Se sentó en uno de los sillones del exterior y sintió un bulto en su bolsillo, al sacar el objeto encontró el anillo de la familia de su madre. Las lágrimas se abultaron en sus ojos, su madre. Su amada madre.


- Ahora que Scorpius se ha ido no sé qué haré con tanto tiempo libre. – dijo Draco quien observaba el partir del expreso de Hogwarts.

- Eres afortunado, Malfoy. – contestó Harry, Ginny asintió. – En casa tenemos todavía a dos que cuidar, si quieres te paso a uno.

Draco rio. – Merlín me libre.

- ¿Cómo está tu padre, Draco? – preguntó Ginny, Hermione alzó la mirada de pronto.

- Su enfermedad avanza rápidamente, pero el hombre es tan terco que se niega a ser tratado en un hospital muggle.

- ¿Qué enfermedad tiene? – preguntó ella de pronto, no había podido controlarse.

- Cáncer, se inició en la espina dorsal y ahora ha migrado al cerebro. – contestó él sin emoción.

- He hablado con algunos médicos muggles y me dijeron que lo pueden tratar con radiación, pero para mi padre la idea de ir a un lugar para muggles o estar en contacto con uno, es horrorosa. Se está dejando morir.

- Eso suena mal, Draco. – dijo Ginny con pesar.

- Es mi padre y por eso he intentado ayudarlo, pero si él no quiere ayudarse a sí mismo, no hay nada que pueda hacer al respecto. – declaró él.

Hermione se mordió el labio. Se sentía una pésima persona al desear la muerte de Lucius Malfoy.

- La contratación me esta yendo excelente esta temporada. – dijo Ginny intentando cambiar de tema.

- Solo espero que esta vez no te salgas del presupuesto. – contestó Draco, aceptando el cambio de tema.

- ¿Quieres que tu equipo sea tricampeón o perder la Liga? – preguntó Ginny frunciendo el ceño.

- Mira Potter, eres la mejor entrenadora de Quidditch del mundo, pero si vuelves a hacer los gastos de hace dos temporadas, me vas a quebrar.

- Estas charlas de Quidditch se llevan mejor con algo de comida. – dijo Harry.

- Buena idea, querido. – dijo Ginny. – Tenemos a la niñera por un par de horas más, creo que podemos ir al Caldero Chorreante. ¿Draco? ¿Hermione?

- Como dije, tengo mucho tiempo libre ahora mismo. – dijo Draco.
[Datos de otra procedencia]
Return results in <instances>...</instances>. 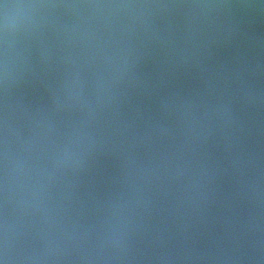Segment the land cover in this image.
<instances>
[{
    "label": "water",
    "instance_id": "obj_1",
    "mask_svg": "<svg viewBox=\"0 0 264 264\" xmlns=\"http://www.w3.org/2000/svg\"><path fill=\"white\" fill-rule=\"evenodd\" d=\"M0 264H264V0H0Z\"/></svg>",
    "mask_w": 264,
    "mask_h": 264
}]
</instances>
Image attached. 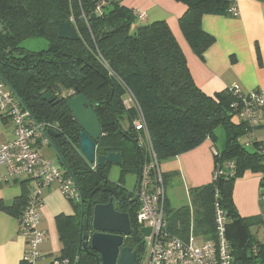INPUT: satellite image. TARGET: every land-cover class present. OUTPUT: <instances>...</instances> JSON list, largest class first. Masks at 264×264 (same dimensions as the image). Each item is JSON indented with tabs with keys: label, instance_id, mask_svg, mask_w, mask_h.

- Yo no creo que pueda, tengo que…

- ¡Hermione Jane Granger, ni se te ocurra inventar una excusa patética! Sé que las cosas han estado raras desde el divorcio, pero somos amigos y los amigos salen juntos.

- Yo…

- Yo nada, Mione. – la cortó Harry. – No quiero que me dejes solo con estos dos maniáticos de las estrategias de Quidditch.

Draco la miraba expectante. Sus miradas encajaron y Hermione se perdió en sus ojos, esos ojos que hace años la miraban con adoración. La castaña suspiró. – Bien.

Al cabo de unos minutos estuvieron los cuatro sentados en una mesa del Caldero Chorreante, charlando y comiendo. Hermione no podía creer la situación en la que se encontraba.

Se había convencido a si misma que estar cerca de Draco podría ser fatal; sin embargo, no se sentía del todo incómoda.

La situación empeoró rápidamente cuando los Potter tuvieron que irse y Draco se ofreció para acompañarla a su casa.